[What is needed] Of the entries below, return only those lines from the line with "Accelerated Springtime Melt" to the line with "commitment to delivering", exactly, both included.
++++ Provided records
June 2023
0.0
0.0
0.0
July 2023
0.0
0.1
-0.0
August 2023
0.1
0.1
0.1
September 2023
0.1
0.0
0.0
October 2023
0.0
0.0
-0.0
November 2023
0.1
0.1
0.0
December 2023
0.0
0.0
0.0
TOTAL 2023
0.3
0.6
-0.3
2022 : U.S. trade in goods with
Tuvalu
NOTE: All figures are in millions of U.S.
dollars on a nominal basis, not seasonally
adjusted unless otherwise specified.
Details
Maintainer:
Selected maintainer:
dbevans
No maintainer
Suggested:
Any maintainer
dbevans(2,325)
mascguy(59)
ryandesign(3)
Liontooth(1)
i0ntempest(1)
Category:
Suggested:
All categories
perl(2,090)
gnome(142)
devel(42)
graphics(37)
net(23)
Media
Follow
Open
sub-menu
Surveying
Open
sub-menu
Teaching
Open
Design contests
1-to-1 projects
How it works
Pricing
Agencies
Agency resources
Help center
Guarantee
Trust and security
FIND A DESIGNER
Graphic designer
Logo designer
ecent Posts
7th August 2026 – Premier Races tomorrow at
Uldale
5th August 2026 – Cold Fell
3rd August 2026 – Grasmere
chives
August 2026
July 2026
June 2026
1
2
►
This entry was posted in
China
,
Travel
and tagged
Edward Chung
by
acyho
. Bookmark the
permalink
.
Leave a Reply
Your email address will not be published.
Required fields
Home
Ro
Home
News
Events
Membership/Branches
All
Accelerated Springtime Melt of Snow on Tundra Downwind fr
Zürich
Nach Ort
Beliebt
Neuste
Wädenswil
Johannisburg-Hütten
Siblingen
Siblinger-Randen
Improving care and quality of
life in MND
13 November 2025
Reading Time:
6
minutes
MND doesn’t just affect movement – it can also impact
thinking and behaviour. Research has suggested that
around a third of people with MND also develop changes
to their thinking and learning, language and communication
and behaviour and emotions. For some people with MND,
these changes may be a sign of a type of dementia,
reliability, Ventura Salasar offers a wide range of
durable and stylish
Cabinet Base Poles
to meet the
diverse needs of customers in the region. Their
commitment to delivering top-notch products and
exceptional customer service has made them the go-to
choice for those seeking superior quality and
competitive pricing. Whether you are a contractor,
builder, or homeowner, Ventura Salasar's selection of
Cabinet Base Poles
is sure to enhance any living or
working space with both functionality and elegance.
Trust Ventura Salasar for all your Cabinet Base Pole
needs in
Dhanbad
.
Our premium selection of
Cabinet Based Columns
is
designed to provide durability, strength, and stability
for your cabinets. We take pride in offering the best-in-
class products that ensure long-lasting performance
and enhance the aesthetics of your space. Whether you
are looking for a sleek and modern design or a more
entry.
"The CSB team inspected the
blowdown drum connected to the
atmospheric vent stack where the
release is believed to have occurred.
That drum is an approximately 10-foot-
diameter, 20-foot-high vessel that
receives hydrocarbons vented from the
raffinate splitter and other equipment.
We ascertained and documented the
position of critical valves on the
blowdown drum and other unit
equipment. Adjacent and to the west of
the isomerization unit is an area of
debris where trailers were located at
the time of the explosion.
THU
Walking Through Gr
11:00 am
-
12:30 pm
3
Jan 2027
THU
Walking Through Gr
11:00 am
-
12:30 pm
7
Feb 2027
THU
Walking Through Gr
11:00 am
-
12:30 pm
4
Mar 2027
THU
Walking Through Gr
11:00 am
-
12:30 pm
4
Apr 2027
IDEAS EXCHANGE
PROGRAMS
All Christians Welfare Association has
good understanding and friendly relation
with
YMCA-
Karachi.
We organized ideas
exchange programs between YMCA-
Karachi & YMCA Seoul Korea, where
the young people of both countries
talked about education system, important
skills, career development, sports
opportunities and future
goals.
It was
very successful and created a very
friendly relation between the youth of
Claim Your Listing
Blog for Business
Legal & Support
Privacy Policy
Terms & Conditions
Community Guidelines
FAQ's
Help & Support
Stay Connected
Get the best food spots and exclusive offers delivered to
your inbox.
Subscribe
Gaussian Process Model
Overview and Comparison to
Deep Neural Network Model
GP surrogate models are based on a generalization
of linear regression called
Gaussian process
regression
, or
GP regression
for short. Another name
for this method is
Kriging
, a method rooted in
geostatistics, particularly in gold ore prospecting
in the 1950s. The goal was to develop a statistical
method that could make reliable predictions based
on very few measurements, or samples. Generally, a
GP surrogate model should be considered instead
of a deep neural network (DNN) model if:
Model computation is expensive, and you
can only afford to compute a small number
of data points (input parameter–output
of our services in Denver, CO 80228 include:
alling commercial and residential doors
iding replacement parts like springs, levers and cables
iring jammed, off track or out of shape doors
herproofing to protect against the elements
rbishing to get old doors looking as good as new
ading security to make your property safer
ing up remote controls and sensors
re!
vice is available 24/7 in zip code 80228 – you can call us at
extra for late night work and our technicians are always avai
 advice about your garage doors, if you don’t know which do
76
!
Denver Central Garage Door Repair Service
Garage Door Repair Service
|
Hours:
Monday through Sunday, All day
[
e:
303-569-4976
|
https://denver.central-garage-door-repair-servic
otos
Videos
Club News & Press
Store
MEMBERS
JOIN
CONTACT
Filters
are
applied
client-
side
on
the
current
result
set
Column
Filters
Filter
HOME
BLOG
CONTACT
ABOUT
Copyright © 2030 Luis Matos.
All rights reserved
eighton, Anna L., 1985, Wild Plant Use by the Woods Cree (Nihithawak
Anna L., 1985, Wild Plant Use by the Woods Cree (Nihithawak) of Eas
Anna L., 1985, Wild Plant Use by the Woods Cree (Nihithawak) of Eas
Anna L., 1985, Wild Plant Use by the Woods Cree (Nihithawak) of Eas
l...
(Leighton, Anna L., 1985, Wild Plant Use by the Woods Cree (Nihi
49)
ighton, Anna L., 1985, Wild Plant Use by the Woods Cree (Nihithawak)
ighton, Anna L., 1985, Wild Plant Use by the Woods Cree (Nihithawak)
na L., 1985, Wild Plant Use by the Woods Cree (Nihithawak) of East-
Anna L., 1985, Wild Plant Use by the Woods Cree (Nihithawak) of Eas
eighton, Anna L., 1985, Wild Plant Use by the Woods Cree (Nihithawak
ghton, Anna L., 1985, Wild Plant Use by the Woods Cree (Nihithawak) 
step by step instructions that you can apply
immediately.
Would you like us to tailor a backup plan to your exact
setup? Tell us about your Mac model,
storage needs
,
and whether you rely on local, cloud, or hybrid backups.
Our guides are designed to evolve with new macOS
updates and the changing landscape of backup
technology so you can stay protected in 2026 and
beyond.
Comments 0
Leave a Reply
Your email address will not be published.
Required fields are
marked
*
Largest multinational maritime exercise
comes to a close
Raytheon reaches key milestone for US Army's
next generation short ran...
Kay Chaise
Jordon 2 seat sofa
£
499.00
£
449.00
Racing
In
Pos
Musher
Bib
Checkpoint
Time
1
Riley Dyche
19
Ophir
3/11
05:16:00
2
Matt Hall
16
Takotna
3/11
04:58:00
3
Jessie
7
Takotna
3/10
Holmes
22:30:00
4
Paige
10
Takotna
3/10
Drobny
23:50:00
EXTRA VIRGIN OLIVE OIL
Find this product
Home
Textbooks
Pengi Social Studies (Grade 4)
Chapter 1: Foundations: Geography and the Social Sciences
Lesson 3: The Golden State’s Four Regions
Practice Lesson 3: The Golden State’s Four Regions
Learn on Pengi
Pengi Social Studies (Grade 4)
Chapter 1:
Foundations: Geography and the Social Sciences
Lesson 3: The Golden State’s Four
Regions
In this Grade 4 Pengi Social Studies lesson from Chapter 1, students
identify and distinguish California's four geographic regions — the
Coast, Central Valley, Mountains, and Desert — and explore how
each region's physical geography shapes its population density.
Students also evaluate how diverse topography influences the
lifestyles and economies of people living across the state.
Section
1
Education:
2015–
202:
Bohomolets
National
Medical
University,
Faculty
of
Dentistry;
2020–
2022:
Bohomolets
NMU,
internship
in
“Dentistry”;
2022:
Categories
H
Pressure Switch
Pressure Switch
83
++++++++
[Result for this exercise]
Accelerated Springtime Melt of Snow on Tundra Downwind fr
Zürich
Nach Ort
Beliebt
Neuste
Wädenswil
Johannisburg-Hütten
Siblingen
Siblinger-Randen
Improving care and quality of
life in MND
13 November 2025
Reading Time:
6
minutes
MND doesn’t just affect movement – it can also impact
thinking and behaviour. Research has suggested that
around a third of people with MND also develop changes
to their thinking and learning, language and communication
and behaviour and emotions. For some people with MND,
these changes may be a sign of a type of dementia,
reliability, Ventura Salasar offers a wide range of
durable and stylish
Cabinet Base Poles
to meet the
diverse needs of customers in the region. Their
commitment to delivering top-notch products and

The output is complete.